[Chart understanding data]
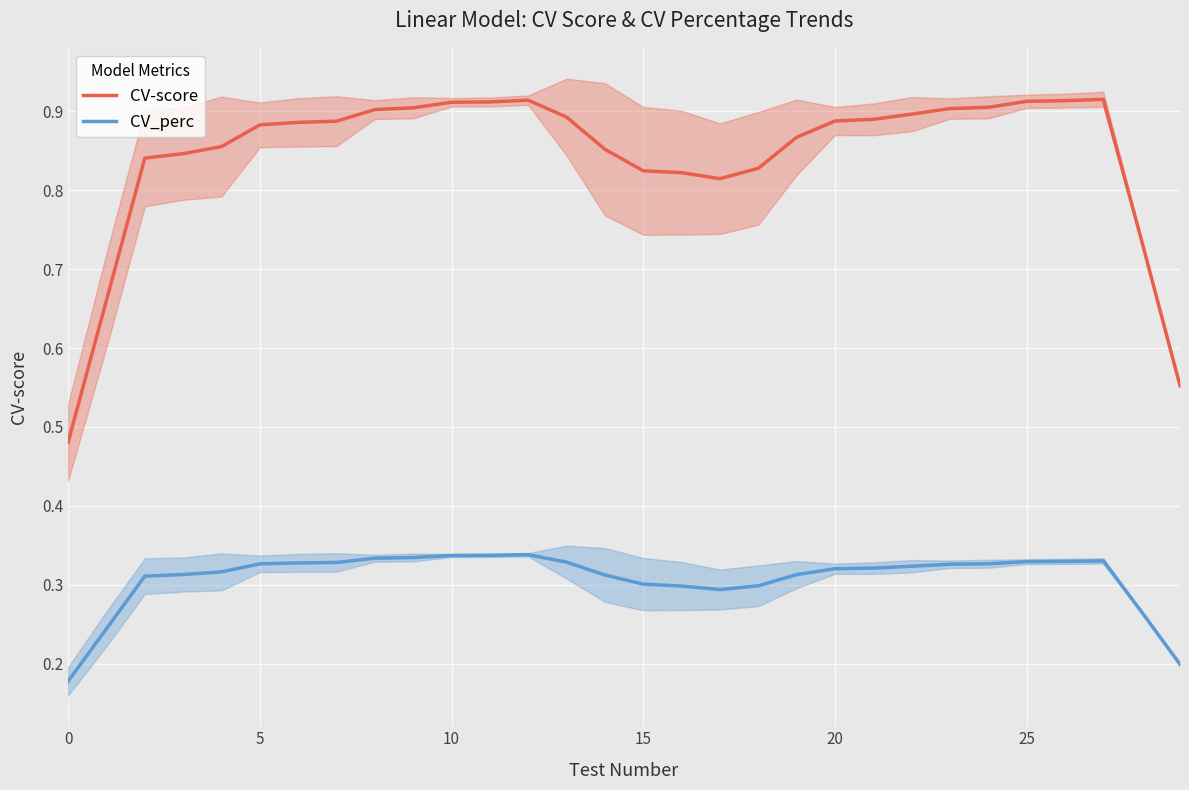

True or false: CV_perc has a value of 0.5 at 20.

False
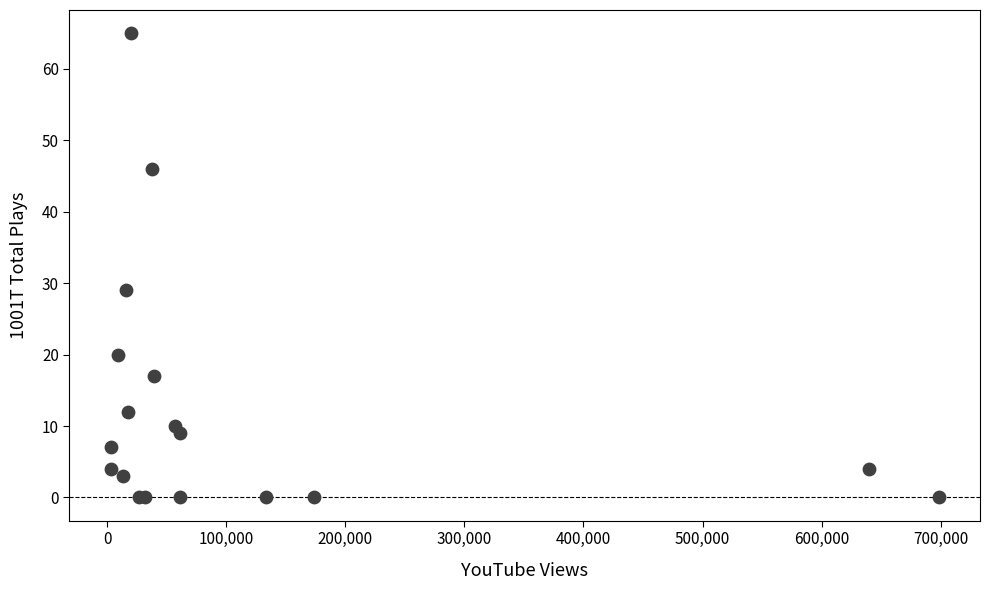

What Y value in the scatter plot is closest to 32?

29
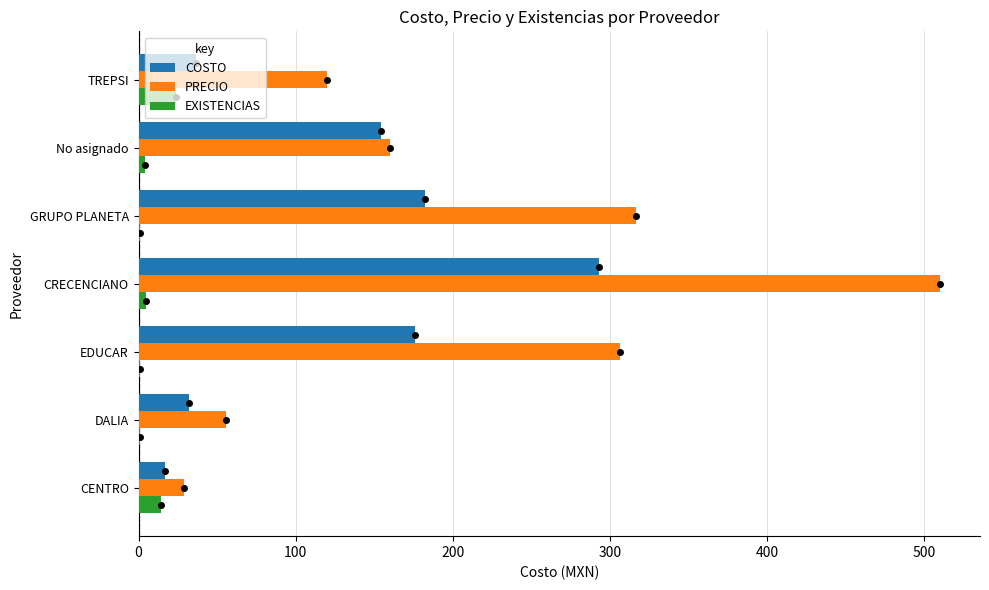

What is the highest value of the PRECIO series?

510.0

What this task involves:
Copy all of the entries above word for word, but leave out the pictures.

Written answer:
True or false: CV_perc has a value of 0.5 at 20.

False

What Y value in the scatter plot is closest to 32?

29

What is the highest value of the PRECIO series?

510.0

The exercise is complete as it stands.